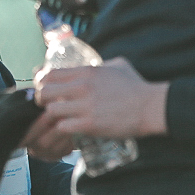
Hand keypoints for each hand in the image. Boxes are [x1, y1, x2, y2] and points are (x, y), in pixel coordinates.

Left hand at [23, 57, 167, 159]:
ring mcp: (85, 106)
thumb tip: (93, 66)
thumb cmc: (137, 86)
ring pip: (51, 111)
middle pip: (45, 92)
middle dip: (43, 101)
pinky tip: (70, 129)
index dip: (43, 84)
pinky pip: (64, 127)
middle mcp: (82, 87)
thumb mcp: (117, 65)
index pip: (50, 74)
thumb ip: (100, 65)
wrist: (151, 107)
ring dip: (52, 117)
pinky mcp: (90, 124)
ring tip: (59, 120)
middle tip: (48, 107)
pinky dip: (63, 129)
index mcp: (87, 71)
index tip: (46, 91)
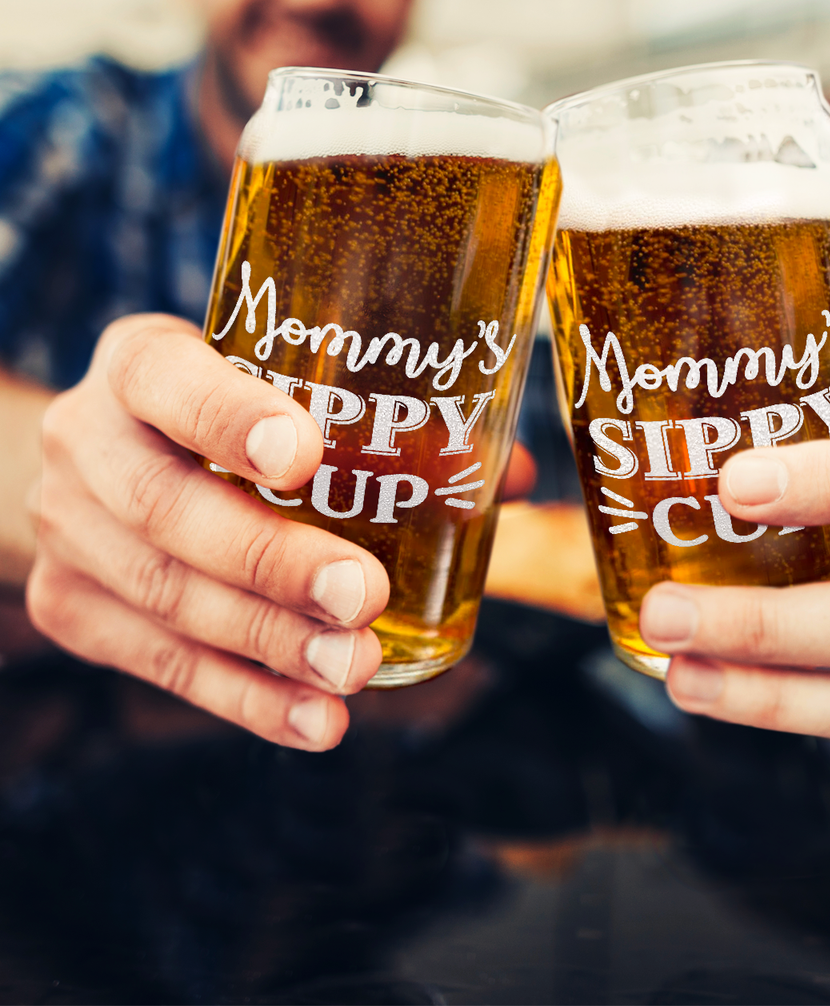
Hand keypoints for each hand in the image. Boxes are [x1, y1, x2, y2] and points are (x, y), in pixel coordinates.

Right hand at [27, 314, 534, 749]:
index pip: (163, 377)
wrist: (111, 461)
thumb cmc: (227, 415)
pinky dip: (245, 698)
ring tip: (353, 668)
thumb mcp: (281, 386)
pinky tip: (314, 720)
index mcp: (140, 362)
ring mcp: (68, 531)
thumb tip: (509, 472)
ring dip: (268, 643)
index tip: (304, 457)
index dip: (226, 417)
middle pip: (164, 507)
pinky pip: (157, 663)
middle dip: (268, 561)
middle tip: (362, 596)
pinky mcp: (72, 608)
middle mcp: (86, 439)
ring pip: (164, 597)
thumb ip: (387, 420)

********

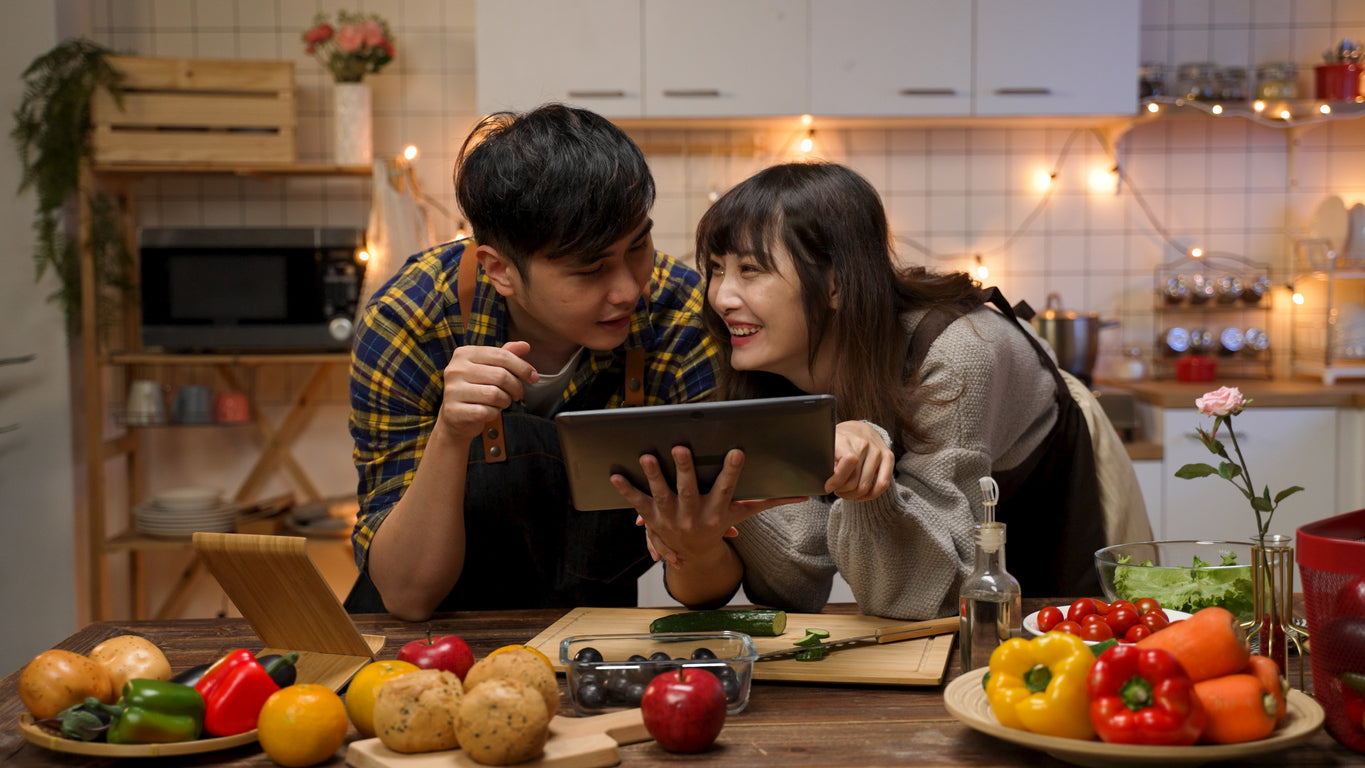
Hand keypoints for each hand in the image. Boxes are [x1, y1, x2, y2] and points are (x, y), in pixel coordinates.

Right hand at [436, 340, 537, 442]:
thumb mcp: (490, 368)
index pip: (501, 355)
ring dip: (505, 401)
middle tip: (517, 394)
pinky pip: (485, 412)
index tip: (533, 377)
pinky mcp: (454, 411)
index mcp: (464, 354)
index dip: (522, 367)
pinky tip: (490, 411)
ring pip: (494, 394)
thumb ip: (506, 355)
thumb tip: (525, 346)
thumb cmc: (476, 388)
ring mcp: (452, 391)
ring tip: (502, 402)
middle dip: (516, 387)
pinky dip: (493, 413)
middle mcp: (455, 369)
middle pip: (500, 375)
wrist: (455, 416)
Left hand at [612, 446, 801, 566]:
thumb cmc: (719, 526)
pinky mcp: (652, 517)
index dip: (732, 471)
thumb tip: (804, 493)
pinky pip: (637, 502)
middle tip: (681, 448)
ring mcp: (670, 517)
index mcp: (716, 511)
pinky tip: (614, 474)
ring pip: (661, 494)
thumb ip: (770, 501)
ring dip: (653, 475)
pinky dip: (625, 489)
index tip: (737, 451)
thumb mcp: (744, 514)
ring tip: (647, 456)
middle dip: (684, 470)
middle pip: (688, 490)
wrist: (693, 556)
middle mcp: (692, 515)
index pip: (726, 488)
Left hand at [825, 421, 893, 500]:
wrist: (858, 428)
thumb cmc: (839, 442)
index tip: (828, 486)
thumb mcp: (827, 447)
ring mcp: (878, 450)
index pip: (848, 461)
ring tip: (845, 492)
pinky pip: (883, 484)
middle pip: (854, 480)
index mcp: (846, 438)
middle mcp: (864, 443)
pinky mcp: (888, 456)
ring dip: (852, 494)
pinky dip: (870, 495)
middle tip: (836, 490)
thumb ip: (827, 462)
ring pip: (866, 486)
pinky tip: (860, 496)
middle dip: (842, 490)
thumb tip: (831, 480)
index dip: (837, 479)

********

-- WHAT TO WORK ON --
Your answer should consist of copies of the lines above that include the string "Left".

-- OUTPUT BELOW --
Left hand at [23, 57, 167, 159]:
Left hand at [612, 446, 801, 566]:
Left hand at [825, 421, 893, 500]:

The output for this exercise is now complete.